▶ **Task set**
• A. Answer these from the yard thread:
(i) How large was the front area once the fence split the yard?
(ii) What did the poster rent to pull up the bushes?
(iii) How much sand did the mini leveling project take?
• B. Please reproduce part of the yard thread verbatim, starting at "Late 2016 i" and ending at "that was left.".
Selected text below:
# Filthys Trash to hopefully Treasure Bermuda Yard



## voteforfilthy89 (Feb 25, 2019)

What started as a young boy mowing lawns for all the family members has developed into a full blown lawn obsession.

Late 2016 i purchased my first home and set to work making it my own.
In the 80s my yard had lots of trees and bushes and also a 3500 sq ft garden along the side.
the trees were long gone but the stumps were left and covered with dirt, some ancient neglected beds boxwood's and holly bushes were all that was left.

2017 was a blur and was busy with a wedding and moving my wife and boys to NC from SC and outside of mowing my yard was neglected to say the least.

I started by cutting bushes and finally renting a small excavator to pull them up. Next i divided the yard into two separate areas with a fence down the back corner of the house to give me two reasonable areas
8,000 sq ft up front and 12,000 sq ft in the back. Both yards were a mixture of rough fescue ,clover and when the heat hit common Bermuda.

i had no idea what i was doing and it was easier to just mow it and think i was doing some good by throwing down whatever the cheapest bag of grass seed every now and then. Which brings us to where i found this forum and all the information i'm going forward with now.


----------



## voteforfilthy89 (Feb 25, 2019)

5-14-19

I've been mowing with the husqvarna at the #1 setting all season, seeing the poa disappear as it warms up is satisfying to say the least , along with some of the cool season grass. worked on the new chapin 20 v sprayer to fix a factory leak on the hose connection inside the battery connection cover and sprayed Celsius @ mid rate certainty at reg. rate and quinkill at reg. rate. Hoping to see some results where crabgrass and nutsedge have creeped in


----------



## voteforfilthy89 (Feb 25, 2019)

These seem to be the problem spots for crabgrass and nutsedge


----------



## voteforfilthy89 (Feb 25, 2019)

Hit the problem spots hard and knocked most everything out,bumped my HOC up a notch and its staying greener. Going to try my luck with PGR this week to try and get the Bermuda to spread more


----------



## voteforfilthy89 (Feb 25, 2019)

Caught a break in the monsoon and put down some quinkill to knock down the crabgrass that my pre emergent has stopped killing


----------



## voteforfilthy89 (Feb 25, 2019)

Did a bit of plugging from the ditch and added beside the bed in front of the house.


----------



## voteforfilthy89 (Feb 25, 2019)

Did a mini leveling project, former owners had a garden and built up a hump from constantly turning up the soil in that area. Took a third of a cubic yard of sand to get it close. Looks like this will be an ongoing longterm project


----------



## Sbcgenii (May 13, 2018)

Looks like you are on the right track.


----------



## voteforfilthy89 (Feb 25, 2019)

Well its been a while and a lot has happend since this last post. Found out baby # 4 was OTW and sold the house in December of 19' found our forever home and got in in February of 20'. It has an interesting yard for sure. it is terraced and has a mix of zoysia and common bermuda but also has a tone of shady spots. Ill post some pics but im pretty sure ill be switching to the cool side of things here soon.


----------
End of Selected text.
Study material below:
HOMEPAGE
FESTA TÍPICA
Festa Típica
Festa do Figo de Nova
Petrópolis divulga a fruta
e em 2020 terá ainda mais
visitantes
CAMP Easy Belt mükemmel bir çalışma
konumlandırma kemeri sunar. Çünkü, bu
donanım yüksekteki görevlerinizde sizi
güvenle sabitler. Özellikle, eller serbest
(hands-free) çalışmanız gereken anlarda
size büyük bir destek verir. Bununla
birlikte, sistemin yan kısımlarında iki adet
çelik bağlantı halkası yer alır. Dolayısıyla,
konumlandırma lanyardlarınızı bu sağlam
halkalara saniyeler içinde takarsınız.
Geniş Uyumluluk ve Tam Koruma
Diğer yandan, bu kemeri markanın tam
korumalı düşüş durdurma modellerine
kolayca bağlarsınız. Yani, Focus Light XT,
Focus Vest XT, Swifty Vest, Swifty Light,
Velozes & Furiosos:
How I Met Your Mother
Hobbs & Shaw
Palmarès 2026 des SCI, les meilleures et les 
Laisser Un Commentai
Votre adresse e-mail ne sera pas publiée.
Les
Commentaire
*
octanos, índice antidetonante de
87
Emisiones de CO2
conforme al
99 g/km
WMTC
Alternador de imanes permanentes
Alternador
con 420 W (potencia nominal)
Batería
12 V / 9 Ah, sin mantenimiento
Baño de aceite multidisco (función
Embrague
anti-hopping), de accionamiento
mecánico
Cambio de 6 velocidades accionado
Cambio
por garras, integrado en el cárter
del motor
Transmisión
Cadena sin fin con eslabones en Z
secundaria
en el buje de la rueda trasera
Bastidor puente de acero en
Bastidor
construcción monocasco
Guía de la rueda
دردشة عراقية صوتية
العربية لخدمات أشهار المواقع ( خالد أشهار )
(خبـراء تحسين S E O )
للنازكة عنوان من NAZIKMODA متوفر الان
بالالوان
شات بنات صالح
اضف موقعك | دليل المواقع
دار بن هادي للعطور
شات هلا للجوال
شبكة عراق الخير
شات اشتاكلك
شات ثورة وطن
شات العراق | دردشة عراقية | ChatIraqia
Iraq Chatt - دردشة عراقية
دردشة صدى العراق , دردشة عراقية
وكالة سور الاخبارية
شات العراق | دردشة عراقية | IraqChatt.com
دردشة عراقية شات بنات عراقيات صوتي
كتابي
End of Study material.
▶ **Answers to the exercise**
• A.
(i) 8,000 sq ft
(ii) A small excavator
(iii) A third of a cubic yard

• B.
Late 2016 i purchased my first home and set to work making it my own.
In the 80s my yard had lots of trees and bushes and also a 3500 sq ft garden along the side.
the trees were long gone but the stumps were left and covered with dirt, some ancient neglected beds boxwood's and holly bushes were all that was left.